US social scientist Kenneth Boulding : ‘If you believe exponential growth can go on in a finite world, you are either a madman or an economist’.

Thursday 30 December 2010

30/12/10: Waxwings ten a penny in Teddington

OK, I'm not a 'Twitcher' and wouldn't travel to Shetland - or even halfway across London - in the hope of being able to pick a rare Gull out of a crowd. But Waxwings appealed, and I'd never previously seen one. So I'd been keeping my eye on the London Bird Club wiki, especially the reports of Waxwings hanging out in Balham several days running, as the given location was just up the road from where the Green Party HQ used to be.

There were none to be seen when I arrived, but it was obvious they must have been in a couple of well-berried trees in some grass outside a couple of small blocks of flats. These had now been commandeered by a couple of Blackbirds. A small flock of birds did whoosh over, catching me by surprise - they didn't sound right for Starlings. Maybe it was them, They were heading in the direction of the other local street they'd been reported from, but no luck there either.

Armed with a new report from Teddington, fresh in this morning while I was on the move, did I try there or pop down to Tooting Common in the hope of seeing my first Lesser-spotted Woodpecker, then head north to the site of some Waxwing sightings in Finchley, now possibly past its sell-by date? I opted for the former - there was a decent number of birds, they'd been seen a very short while ago and I only had to go back up to Clapham Junction, then back out again towards Shepperton.

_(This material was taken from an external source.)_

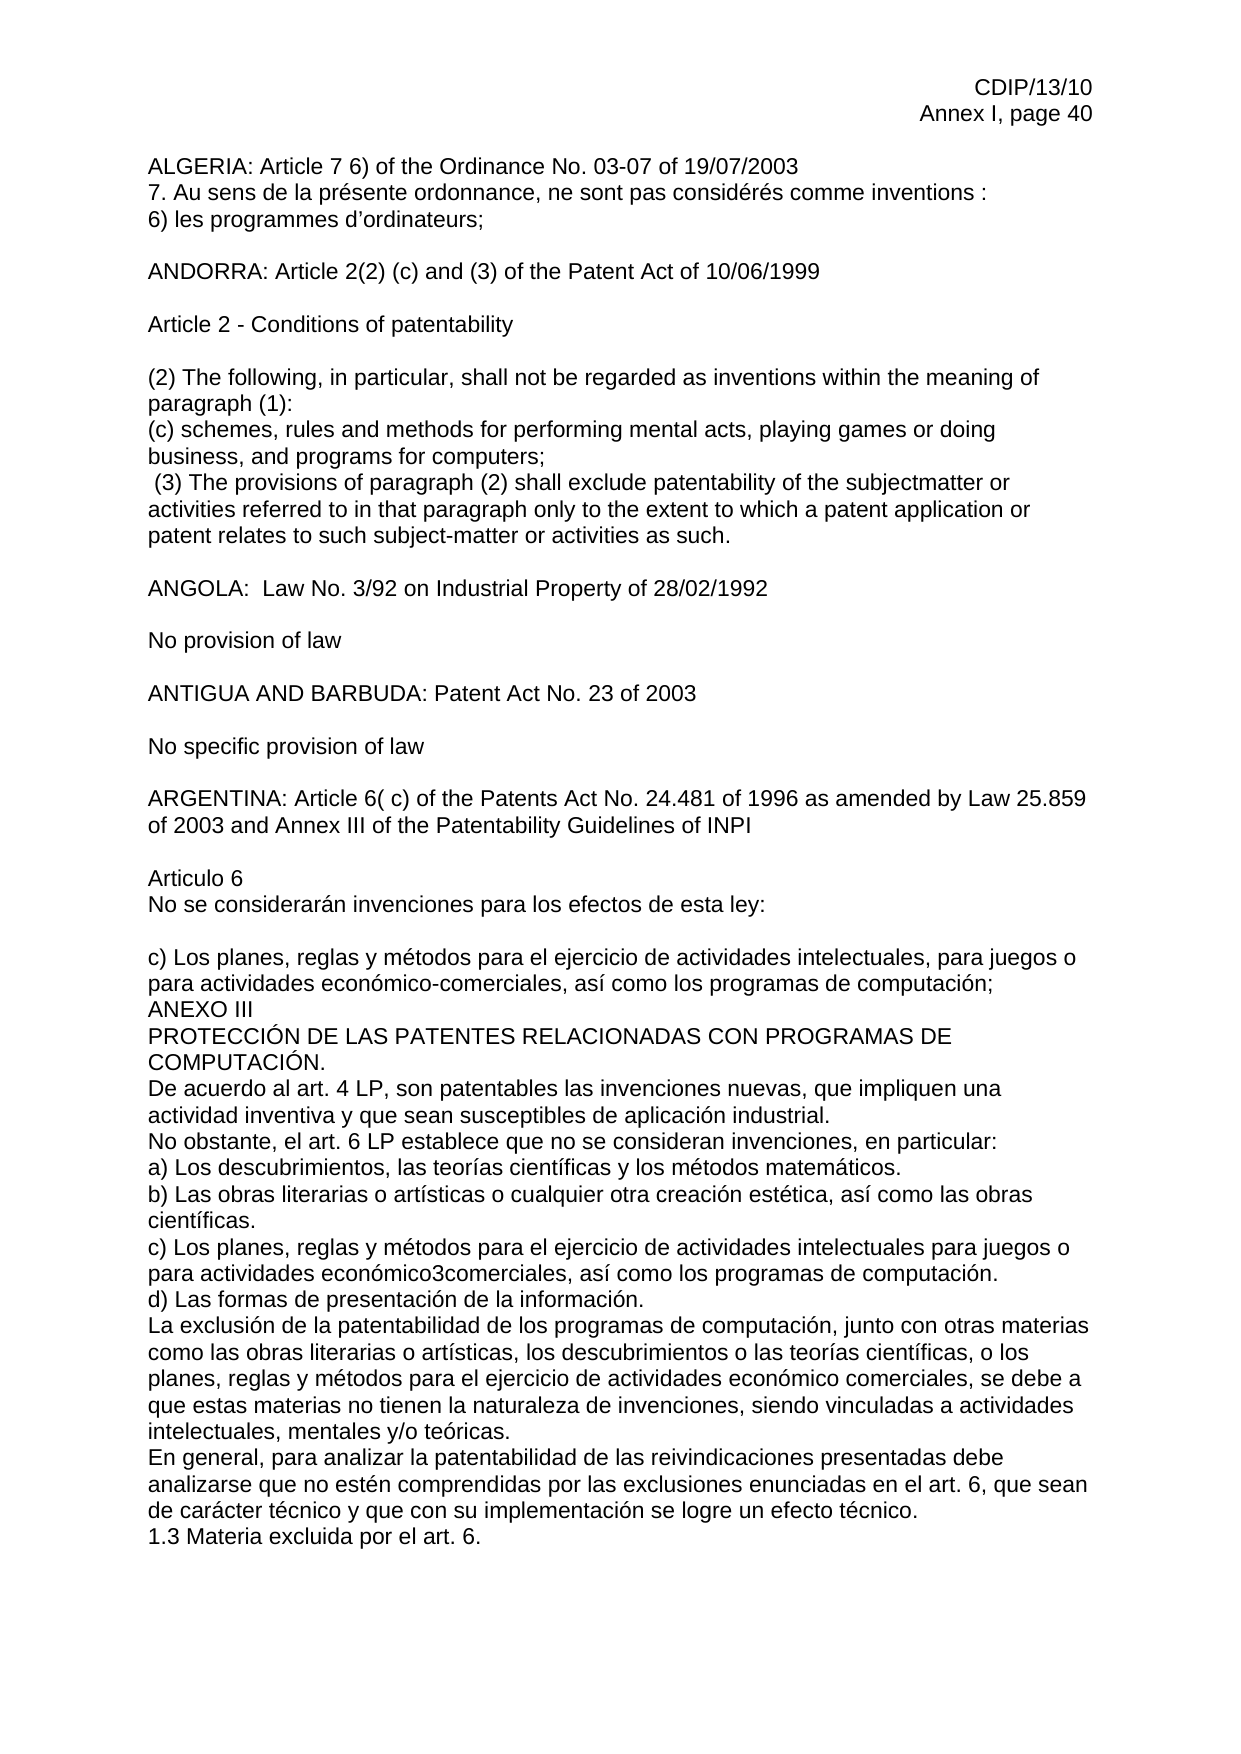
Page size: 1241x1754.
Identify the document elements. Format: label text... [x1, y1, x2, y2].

text (2) The following, in particular, shall not be regarded as inventions within the meaning of paragraph (1): [148, 364, 1093, 416]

I was in luck. Just as I approached the Teddington location (well, Fulwell actually) at a bout 13.45, a number of birds descended on a garden then, disturbed by something flew back up into a tree on the other side of the street. A couple of other binocular-toting individuals confirmed that I was in the right place. There, up in the top of a very large tree, its branches spreading out over a main road, were some 50 Waxwings, for the most part nonchalantly preening themselves and showing off their distinctive profile with that swept-back' tuft of crown feathers. It can't have been more than about 10 minutes before they all took flight after someone slammed a car door, and although I wandered around for a bit to see if I could find them again, and came back past the original location, that was that. The benefits of mobile internet access, a £7.50 travelcard (so that's 15p a Waxwing) and a stroke of luck on the timing. For the record, what had attracted them to this particular spot was a rather small pink-fruited Rowan, right by a front garden wall and the pedestrian pavement.

Of course I noted down a few plants here and there whilst I was out and about. There was a small colony of Annual Nettle by an old telephone exchange in Balham, and Lesser Celandine leaves showing by a housing estate on Balham Hill.

This Antirrhinum was in flower on a railway bridge in Fulwell, despite the two lots of snow and sub-zero temperatures recently. The brickwork also sported a number of Greater Celandines.

And next to the bridge was this stand of Euphorbia, probably E. lathyris, Caper Spurge.

Three Stinking Iris were along a footpath by Fulwell Golf Course, and didn't appear to have come from any deliberate plantings.